::: EXTRACTED INFORMATION
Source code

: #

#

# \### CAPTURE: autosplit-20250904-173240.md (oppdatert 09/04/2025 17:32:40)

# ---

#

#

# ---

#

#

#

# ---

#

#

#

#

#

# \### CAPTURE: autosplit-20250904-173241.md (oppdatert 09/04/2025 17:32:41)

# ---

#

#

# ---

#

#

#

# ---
::::::
TASK DIRECTIONS —
Reproduce each of the lines above character for character, keeping their original order and spacing.

REPLY TO THE EXERCISE —
Source code

: #

#

# \### CAPTURE: autosplit-20250904-173240.md (oppdatert 09/04/2025 17:32:40)

# ---

#

#

# ---

#

#

#

# ---

#

#

#

#

#

# \### CAPTURE: autosplit-20250904-173241.md (oppdatert 09/04/2025 17:32:41)

# ---

#

#

# ---

#

#

#

# ---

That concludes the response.